又《重归南海传》有师资四人茹刍贞固律师者,梵名娑罗笈多(译为贞固),即郑地荥川人也。俗姓孟,粤以驱乌之岁,早蕴慈门,总角之秋,栖心意苑。年甫十四,遂丁茶蓼。眷流俗之难保,知法门之可尚,爰兴正念,企步胜场。遂于泛水等慈寺远法师处,申侍席之业。意存教网,便诵大经。经三两岁,师遂沦化。后往相州林虑诸寺,寻师访道,欲致想禅扃。

 

自念教检未窥,难辩真伪,即往东魏,听览《唯识》。复往安州大猷禅师处,习学方等。数旬未隔,即妙相现前。复往荆州,历诸山寺。求善知识,希觅未闻。复往襄州,遇善导禅师,受弥陀胜行。当尔之时,交望弃索诃之秽土,即欲趣安养之芳林。覆思独善伤大士行,唯识所变,何非净方,遂往岘山恢觉寺澄禅师处。创蒙半字之训,渐通完器之言。禅师则沉研律典,荷世尊五德之重寄;辋轹经论,当末代四依之住持。定潋波深,濯八解而流派;慧峰岳峻,耸六度而疏岩。五尘无杂,九恼非惊。外跨四流,内澄三定。法俗钦望,推为导首。特蒙纶旨,召入神都,在魏国东寺,居多闻之数。固师年余二十,即于禅师足下而进圆具。才经一载,总涉律纲。覆向安州秀律师处三载,端心读宣律师文抄。可谓问绝邬波离,贯五篇之表里;受谐毗舍女,洞七聚之幽关。律云:五岁得游方,未至岁而早契;十年离依止,不届年而预合。

 

其秀律师即蜀郡兴律师之上足。既进圆具,仍居蜀川,于和尚处学律四载。后往长安宣律师处,为依止之客。投心乳器,若饮鹅之善识精粗;竭智水瓶,等欢喜之妙持先后。经十六年,不离函丈。研穷诸部,淘炼数家。将首律师疏,以为宗本。然后去三阳之八水,复向黄州,报所生地。次往安州,大兴律教。诸王刺史,咸共遵承。故律云:若有律师处,与我身不殊。居十力寺,年七十余,方始寂化。戒行清素,耳目详知。嗟乎!代有其人,栋梁佛日。蝉联靡绝,继踵相承。实谓汉珠荆玉,虽别川而俱媚;桂枝兰叶,纵异节而同芳。固师既得律典斯通,更披经论。又复诵《法华》、《维摩》,向一千遍。心心常续,念念恒持。三业相驱,四仪无废。覆往襄州,在和上处。重听苏呾罗,披寻对法藏。颇通蕴处,薄捡衣珠。化城是息,终期宝渚。遂乃濯足襄水,顾步庐山。仰上德之清尘,住东林而散志。有意欲向师子洲顶礼佛牙,观诸圣迹。以垂拱之岁,移锡桂林,适化游方,渐之清远峡谷。同缘赴感,后届番禺,广府法徒,请开律典。时属大唐圣主天下普置三师,欲令佛日再明,法舟长泛。既而威仪者律也,固亦众所钦情,三藏道场,讲毗柰耶教。经乎九夏,爰竟七篇。善教法徒,泛诱时俗。

 

于时制旨寺恭阇梨,每于讲席,亲自提奖,可谓恂恂善诱,弘济忘倦。阉梨则童真出家,高行贞节,年余七十,而恒敬五篇。有福之人,可逢上智。实乃禅池渺漫,引法海而通波;思岭崔嵬,耸慧岳而腾峭。深明幻本,巧悟心源。虽闲诸法体空,而利物之用盛集。构有为之福业,作无上之津梁。
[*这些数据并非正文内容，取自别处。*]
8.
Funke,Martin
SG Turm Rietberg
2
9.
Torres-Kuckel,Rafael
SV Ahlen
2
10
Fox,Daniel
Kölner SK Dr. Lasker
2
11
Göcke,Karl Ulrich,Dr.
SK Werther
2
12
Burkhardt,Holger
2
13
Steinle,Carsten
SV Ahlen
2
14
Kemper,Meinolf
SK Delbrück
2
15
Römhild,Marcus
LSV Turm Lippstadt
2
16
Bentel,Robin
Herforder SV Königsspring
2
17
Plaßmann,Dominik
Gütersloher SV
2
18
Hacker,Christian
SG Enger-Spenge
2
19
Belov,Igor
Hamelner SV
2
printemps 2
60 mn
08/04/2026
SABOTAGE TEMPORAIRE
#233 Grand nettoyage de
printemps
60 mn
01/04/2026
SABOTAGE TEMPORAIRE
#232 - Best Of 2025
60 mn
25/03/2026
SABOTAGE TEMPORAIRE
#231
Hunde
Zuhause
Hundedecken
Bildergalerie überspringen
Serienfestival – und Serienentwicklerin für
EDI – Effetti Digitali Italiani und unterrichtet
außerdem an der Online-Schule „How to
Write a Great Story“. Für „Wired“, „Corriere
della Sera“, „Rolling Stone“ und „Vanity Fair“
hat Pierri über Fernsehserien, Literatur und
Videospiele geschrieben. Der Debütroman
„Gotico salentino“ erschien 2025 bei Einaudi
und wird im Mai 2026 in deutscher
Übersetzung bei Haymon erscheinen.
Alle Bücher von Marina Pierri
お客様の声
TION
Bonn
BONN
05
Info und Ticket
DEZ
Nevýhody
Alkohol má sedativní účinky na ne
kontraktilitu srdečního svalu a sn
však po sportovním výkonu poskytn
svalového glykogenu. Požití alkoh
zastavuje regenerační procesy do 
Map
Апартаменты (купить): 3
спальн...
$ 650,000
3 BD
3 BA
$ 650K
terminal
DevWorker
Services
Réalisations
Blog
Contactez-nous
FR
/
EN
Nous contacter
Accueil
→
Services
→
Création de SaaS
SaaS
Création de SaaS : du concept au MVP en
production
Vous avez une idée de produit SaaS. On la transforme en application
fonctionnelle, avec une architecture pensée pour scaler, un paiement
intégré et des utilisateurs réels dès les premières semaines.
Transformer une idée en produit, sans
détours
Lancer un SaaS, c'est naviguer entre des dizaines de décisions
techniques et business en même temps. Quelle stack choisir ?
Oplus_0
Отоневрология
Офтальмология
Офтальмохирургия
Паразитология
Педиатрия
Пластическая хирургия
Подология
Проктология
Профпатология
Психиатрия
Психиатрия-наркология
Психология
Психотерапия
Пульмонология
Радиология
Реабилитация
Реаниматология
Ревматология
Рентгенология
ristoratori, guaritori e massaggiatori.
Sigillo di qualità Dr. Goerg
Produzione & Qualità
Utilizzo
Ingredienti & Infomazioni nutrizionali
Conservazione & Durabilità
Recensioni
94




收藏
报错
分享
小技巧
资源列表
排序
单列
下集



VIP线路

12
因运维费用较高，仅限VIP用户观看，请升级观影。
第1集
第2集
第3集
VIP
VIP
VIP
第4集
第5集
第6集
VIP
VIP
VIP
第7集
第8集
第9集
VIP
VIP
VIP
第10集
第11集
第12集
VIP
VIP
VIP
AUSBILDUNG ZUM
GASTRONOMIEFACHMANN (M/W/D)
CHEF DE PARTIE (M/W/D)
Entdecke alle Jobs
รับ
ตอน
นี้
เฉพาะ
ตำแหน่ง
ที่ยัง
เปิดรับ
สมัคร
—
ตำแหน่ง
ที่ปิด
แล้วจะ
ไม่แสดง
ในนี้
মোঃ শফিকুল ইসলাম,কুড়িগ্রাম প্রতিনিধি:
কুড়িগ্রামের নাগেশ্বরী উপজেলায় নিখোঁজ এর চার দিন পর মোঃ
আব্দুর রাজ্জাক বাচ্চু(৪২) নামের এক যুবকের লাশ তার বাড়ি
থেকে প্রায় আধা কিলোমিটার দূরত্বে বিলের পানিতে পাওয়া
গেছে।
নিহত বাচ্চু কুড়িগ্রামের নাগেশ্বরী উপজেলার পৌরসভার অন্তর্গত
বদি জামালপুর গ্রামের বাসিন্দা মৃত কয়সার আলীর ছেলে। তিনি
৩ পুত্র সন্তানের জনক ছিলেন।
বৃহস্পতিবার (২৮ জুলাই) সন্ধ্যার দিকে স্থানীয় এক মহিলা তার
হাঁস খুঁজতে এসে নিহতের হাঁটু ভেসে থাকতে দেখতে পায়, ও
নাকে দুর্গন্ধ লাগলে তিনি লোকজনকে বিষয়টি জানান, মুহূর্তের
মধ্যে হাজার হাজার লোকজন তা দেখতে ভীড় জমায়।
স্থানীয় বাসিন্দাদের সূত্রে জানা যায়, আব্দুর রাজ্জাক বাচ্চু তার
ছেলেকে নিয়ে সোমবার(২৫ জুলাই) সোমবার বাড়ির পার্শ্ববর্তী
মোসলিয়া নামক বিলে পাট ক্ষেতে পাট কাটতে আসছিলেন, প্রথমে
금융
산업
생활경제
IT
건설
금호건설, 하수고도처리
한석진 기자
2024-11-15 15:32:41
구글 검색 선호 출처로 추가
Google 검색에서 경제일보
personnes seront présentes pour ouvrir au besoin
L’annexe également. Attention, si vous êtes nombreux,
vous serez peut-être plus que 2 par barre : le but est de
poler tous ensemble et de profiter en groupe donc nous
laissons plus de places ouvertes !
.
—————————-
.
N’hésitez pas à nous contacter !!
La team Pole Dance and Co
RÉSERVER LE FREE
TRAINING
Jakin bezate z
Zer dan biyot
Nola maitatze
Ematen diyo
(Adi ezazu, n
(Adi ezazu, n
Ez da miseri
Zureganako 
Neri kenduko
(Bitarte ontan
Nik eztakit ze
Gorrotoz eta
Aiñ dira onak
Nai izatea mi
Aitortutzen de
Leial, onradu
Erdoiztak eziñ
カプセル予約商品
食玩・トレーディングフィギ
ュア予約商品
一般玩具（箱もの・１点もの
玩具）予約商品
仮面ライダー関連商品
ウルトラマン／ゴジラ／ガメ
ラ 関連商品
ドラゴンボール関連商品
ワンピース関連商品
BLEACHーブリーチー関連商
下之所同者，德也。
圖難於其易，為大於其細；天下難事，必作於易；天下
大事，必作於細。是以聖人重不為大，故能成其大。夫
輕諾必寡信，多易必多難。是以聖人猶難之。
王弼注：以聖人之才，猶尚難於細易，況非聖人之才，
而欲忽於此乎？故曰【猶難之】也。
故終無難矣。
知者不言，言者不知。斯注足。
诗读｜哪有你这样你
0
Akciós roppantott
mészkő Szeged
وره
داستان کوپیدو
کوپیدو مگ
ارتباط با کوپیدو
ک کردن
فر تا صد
而屡写藏经,常营众食。实亦众所知识,应物感生。劝悟诸人,共敦律教。

 

固师既法侣言散,还向峡山。冀托松林之下,用毕幽栖之志。蒙谦寺主等特见宾迎,寺主乃道冠生知,体含仁恕,供承四海,靡倦三朝。屈己申他,卑辞是务。固师意欲息想山门,有怀营构,倾廊通直道,脱阶正邪基。曲制山池,希流八解之清润;傍开坛界,冀阐七聚之芳规。复欲于戒坛后面造一禅龛,立方等道场,修法华三昧。功虽未就,而情已决然。布萨轨仪,已绍纲目。又每叹日:前不遭释父,后未遇慈尊,末代时中,如何起行!既沉吟于空有之际,复踯躅于多师之门矣。

 

净于佛逝江口升舶,附书凭信广州,见求墨纸,抄写梵经,并雇手直。于时商人风便,举帆高张,遂被载来,求住无路。是知业能装饰,非人所图。遂以永昌元年七月二十日达于广府,与诸法俗重得相见。于时在制旨寺处众嗟日:本行西国,有望流通。回住海南,经本尚阙。所将三藏五十余万颂,并在佛逝,终须覆往。既而年余五十,重越沧波,隙驷不留,身城难保。朝露溘至,何所嘱焉!经典既是要门,谁能共往收取?随译随受,须得其人。众佥告日:去斯不远,有僧贞固。久探律教,早蕴精诚。傥得其人,斯为善伴。亦既才闻此告,仿佛雅合求心。于是裁封山扃,薄陈行李。固乃启封暂观,即有同行之念。譬乎聊城一发,下三将之雄心;雪山小偈,牵大隐之深志。遂乃喜辞幽涧,欢去松林。攘臂石门之前,褰衣制旨之内。始倾一盖,合襟情于抚尘;既投五体,契虚怀于曩日。虽则平生未面,而实冥符宿心。共在良宵,颇论行事。固乃答日:道欲合,不介而自亲;时将至,求抑而不可。谨即共弘三藏,助烛千灯者欤。

 

于是重往峡山,与谦寺主等言别。寺主乃照机而作,曾不留连。见述所怀,咸助随喜。己阙无念,他济是心。并为资装,令无少乏。及广府法俗,悉赠资粮。即以其年十一月一日附商舶去番禺,望占波而陵帆,指佛逝以长驱。作含生之梯橙,为欲海之舟舻。庆有怀于从志,庶无废于长途。固师年四十矣。赞曰:

 

  智者植业,禀自先因。童年洁想,唯福是亲。情求胜已,意仗明仁。非馨香于事利,固宝爱于贤珍。(其一)

 

  受持妙典,贞明固意。大善敦心,小瑕兴畏。有怀脱屣,无望荣贵。若住牦之毛尾弗亏,等游蜂之色香靡费。(其二)

 

  孤辞荥泽,只步汉阴。哲人务本,律教是寻。既知网领,更进幽深。致远怀于觉树,遂仗藜于桂林。(其三)

 

  怡神峡谷,匠物广川。既而追旧闻于东夏,复欲请新教以南遄。希扬布于未布,冀流传于未传。庆斯人之壮志,能为物而身捐。(其四)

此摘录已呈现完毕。